Hello
Im looking for some advice or help or just someone maybe who is in or has been in a similar situation.
I have an amazing DD who is 11, 12 in June.
She has started secondary school this academic year and initially it was really tough for her. She came from a normal primary school and had an amazing group of close friends who she saw outside of school. She was in a friendship group that was really healthy, all different to each other but supportive of those differences ie one was confident one was super bright one was sporty etc but they had so much fun together.
My DD has always been a quiet child, lacking in self belief and confidence but with support has really come into her own.
She has struggled at secondary school but has found a good group of friends who albeit are all young and just trying to get through navigating a new school.

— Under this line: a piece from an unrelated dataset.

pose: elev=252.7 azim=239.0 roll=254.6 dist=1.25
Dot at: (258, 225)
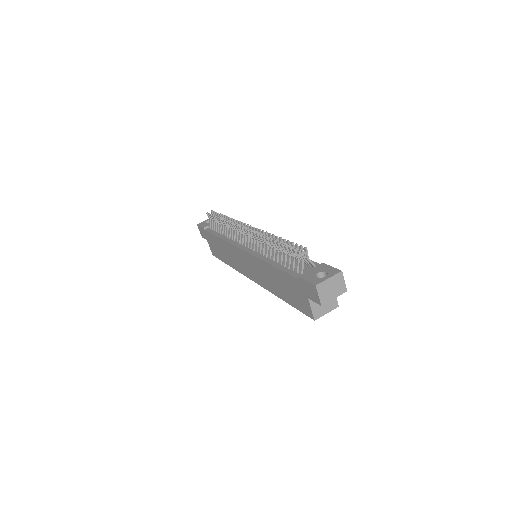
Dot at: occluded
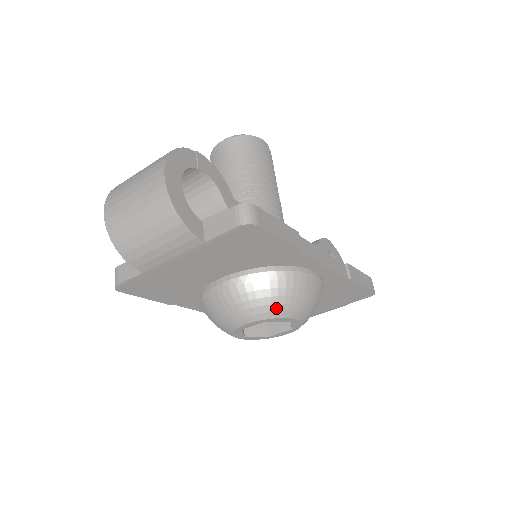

My DD is a private person and has always taken time to warm up to new people and as she grows is becoming increasingly concerned about social situations. She doesnt really share her own views or likes dislikes for fear of offending or being ‘wrong’ which i think is all pretty normal.

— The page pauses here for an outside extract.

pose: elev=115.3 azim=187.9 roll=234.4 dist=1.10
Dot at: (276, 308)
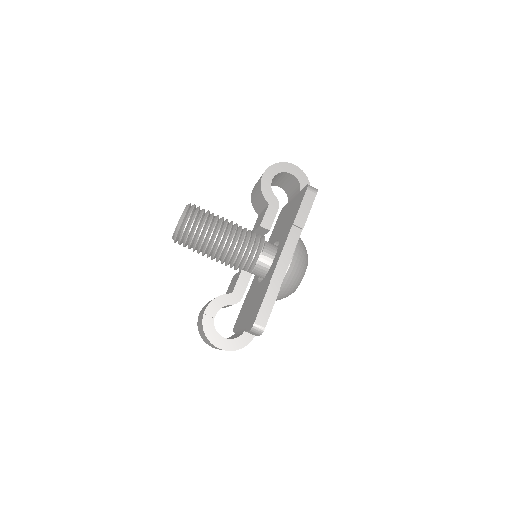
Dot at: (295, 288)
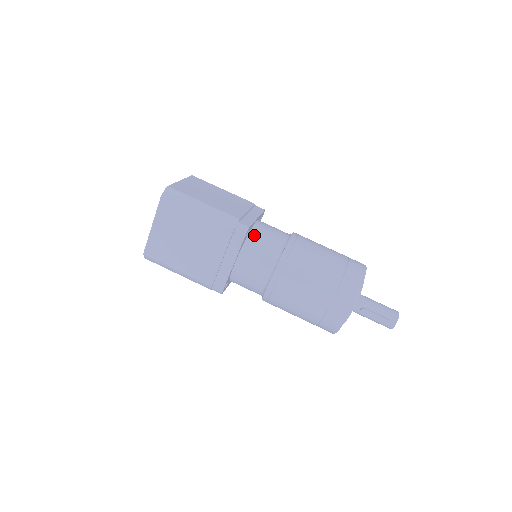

She has been diagnosed with tension headaches and has been receiving private counselling since October last year. Her mood is very low at times, she has started CBT therapy at school has an exit pass and access to the nurture area in school whenever she needs it.
She often will not want to go to school, she doesn’t like change in teachers, she doesn’t like being off timetable, she struggles with fun days at school as she will be off timetable. She worries about every aspect of school.
She needs to know what is expected of her and what to expect in the very lesson. She talks through her day ahead with me every evening planning what to do or what to say. Every night we go over the day that has just taken place, unless it was a particularly difficult day then she shuts down and doesn’t want to talk.
She has a very supportive school but nothing seems to be helping. She has steadily started to access the nurture area at school more frequently and for example made a plan last night to be in there for some lessons today as she knew they would be doing games which she finds difficult to navigate.
She has this week been accepted by CAMHS as she has stated on multiple occasions she doesn’t want this life, she wants to reduce her days in school, she finds it all so overwhelming and social time in school is exhausting for her.
CAMHs think an ASD assessment would be helpful at this stage, I see lots of links to ASD but I also see some aspects of her struggles as normal pre teen struggles.
She was texting me and my husband from school yesterday saying please help I can’t keep doing this, I contacted school and said she appeared to be settled. I’ve explained to school although they are supportive and she appears in the moment to be coping once she is home she’s exhausted, emotionally, mentally and concerns herself with what’s to come, the teacher said we are doing this next week, what does it mean, what will they expect from me etc.
I know the waiting list for CAMHs is so long and I want to ask if there is anything anyone thinks we could implement now to support her to manage day to day life better.
Counselling has made no difference if anything things are slightly worse as I see her slowly beginning to communicate less as I fear I am not supporting in the right way. I try to hear her and empathise rather than always rush to fix things but it’s so hard.
She has chest pains, loose stools, tummy ache and headache constantly and is unwilling to access fun things at the weekend instead preferring to stay at home.
I can’t capture everything in this post cos there is so much any questions please ask, any advice please share and if you’ve been where I am what helped, do things get better?